Es kam darauf an, eine solche Kundgebung der Wilson’schen gegenüberzustellen, die auf dieser Seite Vertrauen erweckt hätte. Die durch ihren eigenen Inhalt gezeigt hätte: Eine Störung des Weltfriedens wird durch die Mittelmächte nicht weiterhin eintreten können. Darauf war der zweite Gesichtspunkt meiner Denkschrift hingeordnet.
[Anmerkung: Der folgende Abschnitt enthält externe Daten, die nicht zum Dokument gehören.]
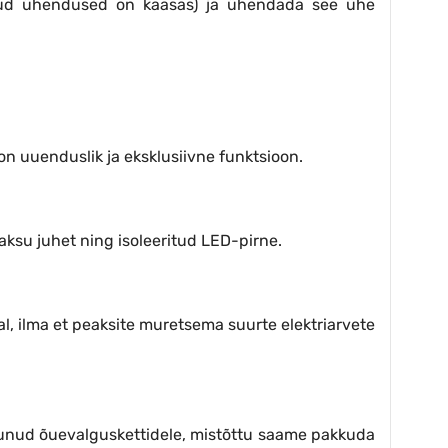
likud ühendused on kaasas) ja ühendada see ühe
on uuenduslik ja eksklusiivne funktsioon.
aksu juhet ning isoleeritud LED-pirne.
al, ilma et peaksite muretsema suurte elektriarvete
erunud õuevalguskettidele, mistõttu saame pakkuda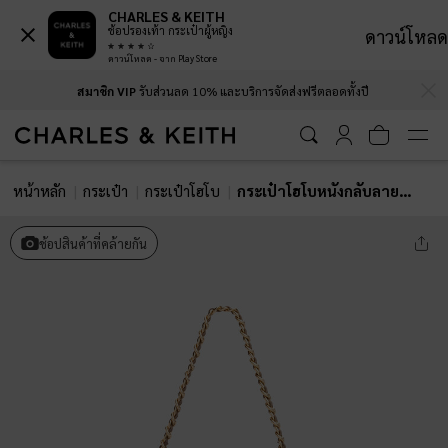
CHARLES & KEITH
ช้อปรองเท้า กระเป๋าผู้หญิง
ดาวน์โหลด
ดาวน์โหลด - จาก Play Store
…
…
สมาชิก VIP
รับส่วนลด 10% และบริการจัดส่งฟรีตลอดทั้งปี
หน้าหลัก
กระเป๋า
กระเป๋าโฮโบ
กระเป๋าโฮโบหนังกลับลายควิลท์พร้อมสายสะพายแบบโซ่รุ่น Duo
ช้อปสินค้าที่คล้ายกัน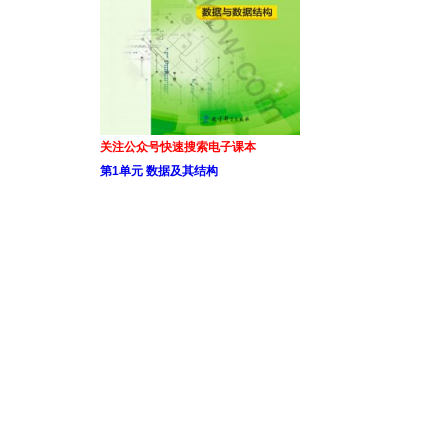
关注公众号快速搜索电子课本
第1单元 数据及其结构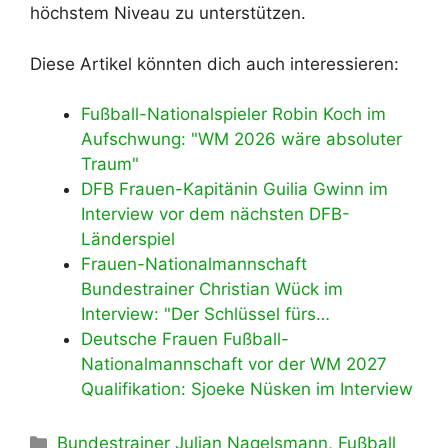
höchstem Niveau zu unterstützen.
Diese Artikel könnten dich auch interessieren:
Fußball-Nationalspieler Robin Koch im
Aufschwung: "WM 2026 wäre absoluter
Traum"
DFB Frauen-Kapitänin Guilia Gwinn im
Interview vor dem nächsten DFB-
Länderspiel
Frauen-Nationalmannschaft
Bundestrainer Christian Wück im
Interview: "Der Schlüssel fürs…
Deutsche Frauen Fußball-
Nationalmannschaft vor der WM 2027
Qualifikation: Sjoeke Nüsken im Interview
Kategorien
Bundestrainer Julian Nagelsmann
,
Fußball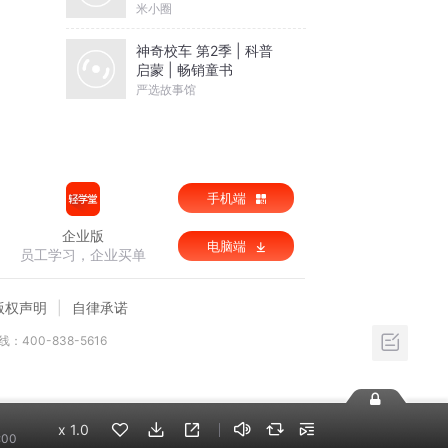
米小圈
神奇校车 第2季 | 科普
启蒙 | 畅销童书
严选故事馆
手机端
企业版
电脑端
员工学习，企业买单
版权声明
自律承诺
：400-838-5616
x
1.0
:00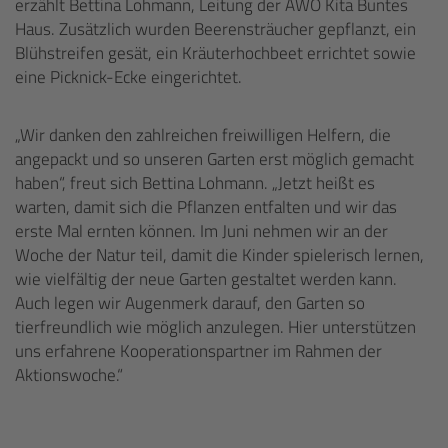
erzählt Bettina Lohmann, Leitung der AWO Kita Buntes
Haus. Zusätzlich wurden Beerensträucher gepflanzt, ein
Blühstreifen gesät, ein Kräuterhochbeet errichtet sowie
eine Picknick-Ecke eingerichtet.
„Wir danken den zahlreichen freiwilligen Helfern, die
angepackt und so unseren Garten erst möglich gemacht
haben“, freut sich Bettina Lohmann. „Jetzt heißt es
warten, damit sich die Pflanzen entfalten und wir das
erste Mal ernten können. Im Juni nehmen wir an der
Woche der Natur teil, damit die Kinder spielerisch lernen,
wie vielfältig der neue Garten gestaltet werden kann.
Auch legen wir Augenmerk darauf, den Garten so
tierfreundlich wie möglich anzulegen. Hier unterstützen
uns erfahrene Kooperationspartner im Rahmen der
Aktionswoche.“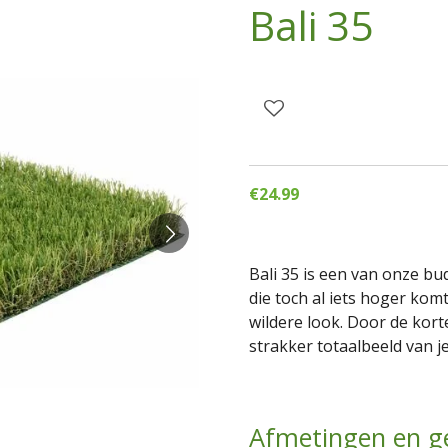
Bali 35
€24.99
Bali 35 is een van onze b
die toch al iets hoger komt
wildere look. Door de kor
strakker totaalbeeld van j
Afmetingen en g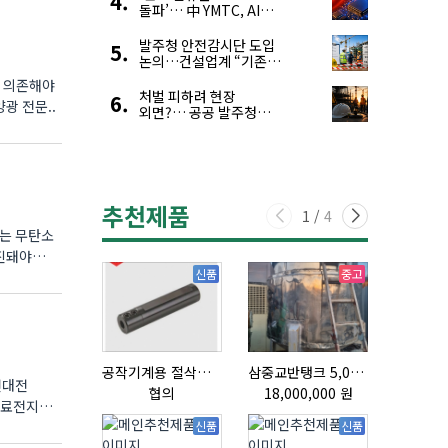
돌파’… 中 YMTC, AI
슈퍼 사이클 타고 글로벌
4위 맹추격
발주청 안전감시단 도입
논의…건설업계 “기존
제도와 업무 중첩 우려”
에 의존해야
처벌 피하려 현장
이 필수적이라 도심 속 심미성 있는 건축 디자인에 적용하기 어렵기 때문이다. 태양광 전문..
외면?… 공공 발주청
안전관리 ‘모순’ 푼다
추천제품
1
/
4
있는 무탄소
추진돼야
신품
중고
공작기계용 절삭공구, 슬리브(SLEEVE)
삼중교반탱크 5,000L
전대전
협의
18,000,000 원
협의
신품
신품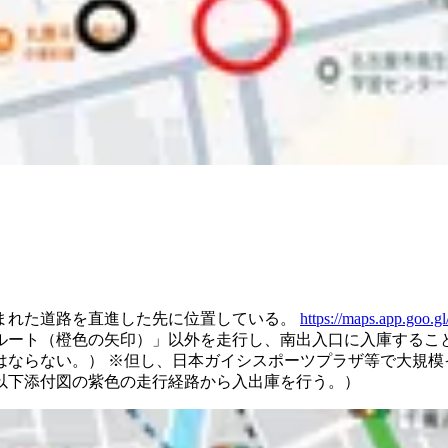
まれた道路を直進した先に位置している。
https://maps.app.go
ルート（橙色の矢印）」以外を走行し、南出入口に入庫するこ
はならない。）
※但し、日本ガイシスポーツプラザ等で大規模
以下添付図の紫色の走行経路から入出庫を行う。）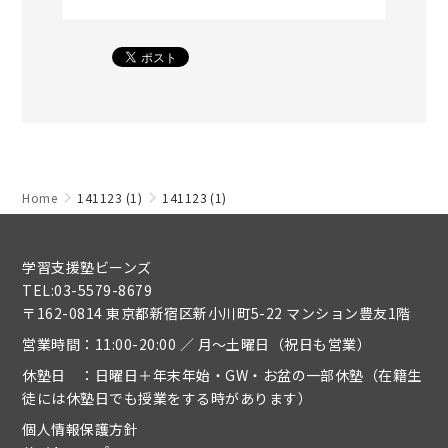
Home
141123 (1)
141123 (1)
学習支援塾ビーンズ
TEL:03-5579-8679
〒162-0814 東京都新宿区新小川町5-22 マンション豊友1階
営業時間：11:00-20:00 ／ 月～土曜日（祝日も営業）
休塾日 ：日曜日＋年末年始・GW・お盆の一部休塾（在籍生
徒には休塾日でも授業をする時があります）
個人情報保護方針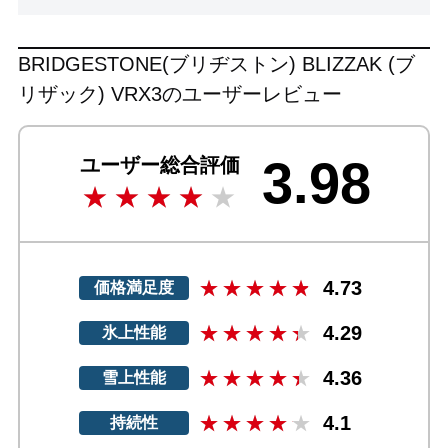
BRIDGESTONE(ブリヂストン) BLIZZAK (ブ
リザック) VRX3のユーザーレビュー
3.98
ユーザー総合評価
4.73
価格満足度
4.29
氷上性能
4.36
雪上性能
4.1
持続性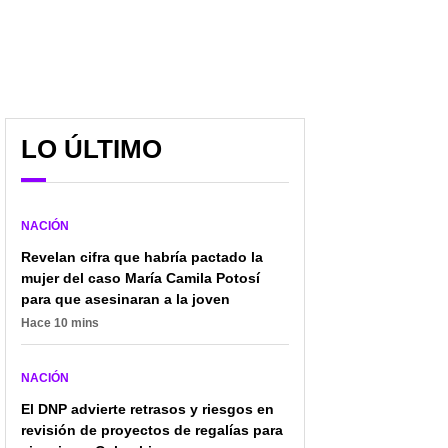
José Manuel Restrepo
Karol G escribió carta a
LO ÚLTIMO
lanzó alerta por cambios
De la Espriella luego de
en la UNP y pidió frenar
ganar elecciones y le
nuevos nombramientos
hizo pedido especial
NACIÓN
Revelan cifra que habría pactado la
mujer del caso María Camila Potosí
para que asesinaran a la joven
Hace 10 mins
NACIÓN
El DNP advierte retrasos y riesgos en
revisión de proyectos de regalías para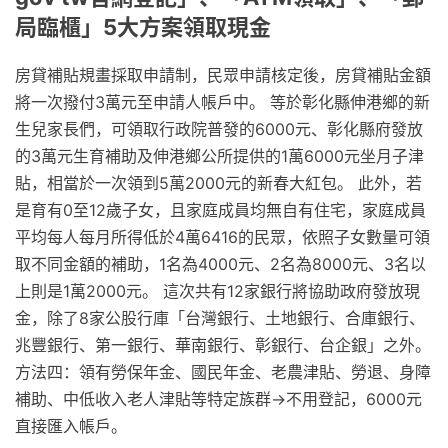
局臨櫃」5大方案領取現金
房貸補貼規畫採取申請制，民眾申請核定後，房貸補貼金額
將一次撥付3萬元至申請人帳戶中。 等於彰化縣伸港鄉的新
生兒家長們，可領取行政院普發的6000元、彰化縣府發放
的3萬元生育補助及伸港鄉公所提供的1萬6000元坐月子津
貼，相當於一次領到5萬2000元的新春大紅包。 此外，若
是育有0至12歲子女，且家庭成員均無自有住宅，家庭成員
平均每人每月所得低於4萬6416的民眾，依照子女數量可領
取不同金額的補助，1名為4000元、2名為8000元、3名以
上則是1萬2000元。 這次共有12家銀行將協助政府發放現
金，除了8家公股行庫「台灣銀行、土地銀行、合庫銀行、
兆豐銀行、第一銀行、華南銀行、彰銀行、台企銀」之外。
方法四：領有勞保年金、國民年金、老農津貼、勞退、身障
補助、中低收入老人津貼等特定族群→不用登記，6000元
直接匯入帳戶。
Er ging davon aus, dass die Verhältnisse des modernen Lebens in den außerenglischen und den von den englischen abhängigen Gebieten eine Dreigliederung der ganzen sozialen Struktur notwendig machen. 1. Gesetzgebung und Verwaltung im Sinne der Volkstraditionen. 2. Organisation des Wirtschaftslebens nach opportunistischen Grundsätzen. 3. freie Produktion und Urteilfällung auf geistigem Gebiete, wozu auch das richterliche gehört.
Da man dieses nicht berücksichtigte, sind die sozialistischen Utopien entstanden, ist die viel bewunderte, aber eigentlich hilflose deutsche und österreichische Nationalökonomie entstanden, erhob sich in Russland die fürchterlichste soziale Bewegung, welche die Menschheit je gesehen hat.
Hilflos sind die Vertreter der staatlich gedachten Sozialordnung innerhalb der alten Staaten gewesen; hilflos auch die Sozialisten z.B. jetzt in Deutschland. Vollständige Illusionäre die in Russland. Die in Deutschland wollen den Kriegssozialismus fortsetzen.
Man darf nicht sagen: wie heute die Dinge liegen, so helfen solche Ideen nichts, denn in den Köpfen der Leute leben andere. Die «Führer» werden in kürzester Zeit kompromittiert sein und mit ihnen die Ideen. Dann werden die «Anhänger» geneigt sein, andere und anderes zu hören. Aber dieses andere wird dasjenige sein müssen, was von der Zeit gefordert wird.
Mit den alten Ideen lässt sich nicht weiter arbeiten. Sie haben versagt, wo sie sich auf das soziale Gebiet erstrecken sollten. Das Erste ist, die Freimachung des Bildungswesens.
(Im Leben der Natur herrscht naturgesetzlich Überproduktion — im Menschenleben ist die Überproduktion an Geist-Erzeugnissen schädlich. Da kann nicht ein Kampf etwa der Gedanken stattfinden. Autonomie des Schul-, Religions-, des Justizwesens im vollen Umfange.)
Man hätte es nur mit einer Utopie zu tun, wenn man glaubte, dass so etwas wie das Entwickelte programmmäßig sogleich in Institutionen umgesetzt werden soll. Aber nicht darauf darf es abgesehen sein, sondern darauf, dass in den Maßnahmen des öffentlichen Lebens die aus dem Entwickelten fließende Vorstellungsart wirkt. —
Es wird dadurch die Ware unabhängig gemacht von der Arbeit. Deshalb konnten die Sozialisten die Massen gewinnen, weil sie auf die Tatsache hinweisen konnten, dass die Arbeitskraft eine Ware geworden ist. — Es kommt darauf an, dass sie es nur ist bei dem modernen Arbeiter.